REQUIRED ACTION: Every line in the data below that has the word "pour" should be returned.

Transcribed page contents:
-=-=-=-=-

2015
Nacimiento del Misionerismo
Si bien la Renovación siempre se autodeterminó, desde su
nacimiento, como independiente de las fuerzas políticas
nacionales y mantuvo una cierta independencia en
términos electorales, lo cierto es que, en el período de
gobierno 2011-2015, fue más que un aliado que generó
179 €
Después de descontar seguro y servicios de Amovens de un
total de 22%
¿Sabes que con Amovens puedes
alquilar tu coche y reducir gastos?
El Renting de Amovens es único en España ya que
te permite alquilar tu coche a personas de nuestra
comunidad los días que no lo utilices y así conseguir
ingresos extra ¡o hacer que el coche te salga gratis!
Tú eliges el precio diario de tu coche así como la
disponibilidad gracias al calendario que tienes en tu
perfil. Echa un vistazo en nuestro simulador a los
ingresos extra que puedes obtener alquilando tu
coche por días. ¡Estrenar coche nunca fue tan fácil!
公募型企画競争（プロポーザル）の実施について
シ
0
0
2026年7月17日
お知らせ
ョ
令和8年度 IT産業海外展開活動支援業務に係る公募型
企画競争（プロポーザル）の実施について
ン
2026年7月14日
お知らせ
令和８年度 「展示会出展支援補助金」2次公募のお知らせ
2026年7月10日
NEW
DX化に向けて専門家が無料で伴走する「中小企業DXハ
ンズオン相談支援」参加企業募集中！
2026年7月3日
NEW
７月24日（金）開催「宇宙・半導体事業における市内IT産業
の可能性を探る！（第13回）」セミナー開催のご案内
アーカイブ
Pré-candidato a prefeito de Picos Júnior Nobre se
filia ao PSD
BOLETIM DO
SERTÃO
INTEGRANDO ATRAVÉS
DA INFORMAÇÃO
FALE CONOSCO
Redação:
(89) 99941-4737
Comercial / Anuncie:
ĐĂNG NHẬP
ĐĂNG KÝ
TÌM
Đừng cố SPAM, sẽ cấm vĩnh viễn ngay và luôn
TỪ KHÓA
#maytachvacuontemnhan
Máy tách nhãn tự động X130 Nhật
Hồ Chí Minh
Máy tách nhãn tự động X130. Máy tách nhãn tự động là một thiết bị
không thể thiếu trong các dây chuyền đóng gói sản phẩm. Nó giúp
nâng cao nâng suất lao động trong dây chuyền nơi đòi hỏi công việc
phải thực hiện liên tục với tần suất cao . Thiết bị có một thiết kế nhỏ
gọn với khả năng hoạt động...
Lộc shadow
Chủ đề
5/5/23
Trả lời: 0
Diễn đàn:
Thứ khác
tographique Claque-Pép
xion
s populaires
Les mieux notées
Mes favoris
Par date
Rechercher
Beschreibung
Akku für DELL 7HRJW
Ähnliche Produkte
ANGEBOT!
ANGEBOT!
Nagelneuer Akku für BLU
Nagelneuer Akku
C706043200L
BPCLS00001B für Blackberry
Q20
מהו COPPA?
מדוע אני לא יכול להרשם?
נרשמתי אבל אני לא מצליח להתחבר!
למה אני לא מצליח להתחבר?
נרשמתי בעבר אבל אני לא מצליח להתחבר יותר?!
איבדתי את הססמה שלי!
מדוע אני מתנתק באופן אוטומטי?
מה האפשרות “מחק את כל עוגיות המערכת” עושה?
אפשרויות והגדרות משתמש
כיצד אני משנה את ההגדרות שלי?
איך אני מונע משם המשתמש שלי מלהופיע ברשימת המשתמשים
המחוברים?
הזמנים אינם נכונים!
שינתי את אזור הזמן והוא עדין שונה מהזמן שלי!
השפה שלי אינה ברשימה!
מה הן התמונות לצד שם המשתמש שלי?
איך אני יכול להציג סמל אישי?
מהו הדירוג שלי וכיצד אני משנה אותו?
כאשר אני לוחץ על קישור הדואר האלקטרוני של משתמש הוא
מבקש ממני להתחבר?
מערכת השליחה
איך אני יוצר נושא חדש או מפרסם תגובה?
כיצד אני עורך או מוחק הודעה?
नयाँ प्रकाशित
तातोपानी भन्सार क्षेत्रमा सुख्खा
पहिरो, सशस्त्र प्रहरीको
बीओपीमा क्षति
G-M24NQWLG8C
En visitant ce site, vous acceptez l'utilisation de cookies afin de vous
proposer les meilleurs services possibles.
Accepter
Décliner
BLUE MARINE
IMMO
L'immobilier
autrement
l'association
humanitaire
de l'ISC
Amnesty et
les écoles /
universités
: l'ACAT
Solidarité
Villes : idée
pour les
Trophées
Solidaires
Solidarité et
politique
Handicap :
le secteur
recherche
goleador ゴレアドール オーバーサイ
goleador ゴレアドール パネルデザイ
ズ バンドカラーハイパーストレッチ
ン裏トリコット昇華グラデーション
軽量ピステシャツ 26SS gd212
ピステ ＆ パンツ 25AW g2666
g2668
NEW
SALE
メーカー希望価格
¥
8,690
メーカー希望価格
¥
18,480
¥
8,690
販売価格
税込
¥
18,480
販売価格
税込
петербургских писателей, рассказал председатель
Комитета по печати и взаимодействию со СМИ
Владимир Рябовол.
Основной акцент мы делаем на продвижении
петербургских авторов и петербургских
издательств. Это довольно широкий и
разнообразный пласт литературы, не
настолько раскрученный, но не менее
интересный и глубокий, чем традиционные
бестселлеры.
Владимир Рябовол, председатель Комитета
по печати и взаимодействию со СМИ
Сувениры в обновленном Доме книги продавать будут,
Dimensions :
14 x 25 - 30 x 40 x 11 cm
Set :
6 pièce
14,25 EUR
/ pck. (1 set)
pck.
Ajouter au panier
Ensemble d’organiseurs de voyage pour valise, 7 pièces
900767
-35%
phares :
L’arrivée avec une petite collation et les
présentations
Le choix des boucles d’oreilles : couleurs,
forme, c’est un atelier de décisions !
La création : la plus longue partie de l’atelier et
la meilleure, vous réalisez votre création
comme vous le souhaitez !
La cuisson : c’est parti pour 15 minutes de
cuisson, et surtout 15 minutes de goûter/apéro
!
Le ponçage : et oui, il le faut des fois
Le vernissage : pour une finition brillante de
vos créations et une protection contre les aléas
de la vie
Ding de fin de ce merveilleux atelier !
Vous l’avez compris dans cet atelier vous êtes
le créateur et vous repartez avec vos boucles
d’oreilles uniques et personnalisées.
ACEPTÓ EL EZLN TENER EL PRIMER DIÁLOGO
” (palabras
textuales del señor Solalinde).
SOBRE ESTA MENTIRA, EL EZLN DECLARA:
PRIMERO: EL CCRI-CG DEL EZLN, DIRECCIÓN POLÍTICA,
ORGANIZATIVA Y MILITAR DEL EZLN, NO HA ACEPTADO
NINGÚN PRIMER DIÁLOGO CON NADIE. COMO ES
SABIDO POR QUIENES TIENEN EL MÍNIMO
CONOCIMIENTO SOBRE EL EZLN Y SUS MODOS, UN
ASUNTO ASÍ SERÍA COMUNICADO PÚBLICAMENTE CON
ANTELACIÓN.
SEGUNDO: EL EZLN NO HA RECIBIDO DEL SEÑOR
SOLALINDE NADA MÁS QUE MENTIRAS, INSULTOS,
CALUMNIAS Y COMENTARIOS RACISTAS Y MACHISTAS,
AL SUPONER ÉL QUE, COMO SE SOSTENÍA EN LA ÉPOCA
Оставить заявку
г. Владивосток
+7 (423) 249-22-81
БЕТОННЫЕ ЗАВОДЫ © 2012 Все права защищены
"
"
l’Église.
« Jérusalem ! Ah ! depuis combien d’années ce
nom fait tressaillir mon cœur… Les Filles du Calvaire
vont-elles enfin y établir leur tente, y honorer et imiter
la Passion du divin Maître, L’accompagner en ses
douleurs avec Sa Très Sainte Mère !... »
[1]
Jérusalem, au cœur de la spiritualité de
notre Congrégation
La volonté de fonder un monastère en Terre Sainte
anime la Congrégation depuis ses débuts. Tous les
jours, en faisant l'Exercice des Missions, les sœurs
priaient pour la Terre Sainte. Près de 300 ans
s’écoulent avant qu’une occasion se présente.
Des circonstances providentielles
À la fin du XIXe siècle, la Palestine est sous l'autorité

-=-=-=-=-

SOLUTION:
pour les
Ensemble d’organiseurs de voyage pour valise, 7 pièces
La cuisson : c’est parti pour 15 minutes de
Le vernissage : pour une finition brillante de
priaient pour la Terre Sainte. Près de 300 ans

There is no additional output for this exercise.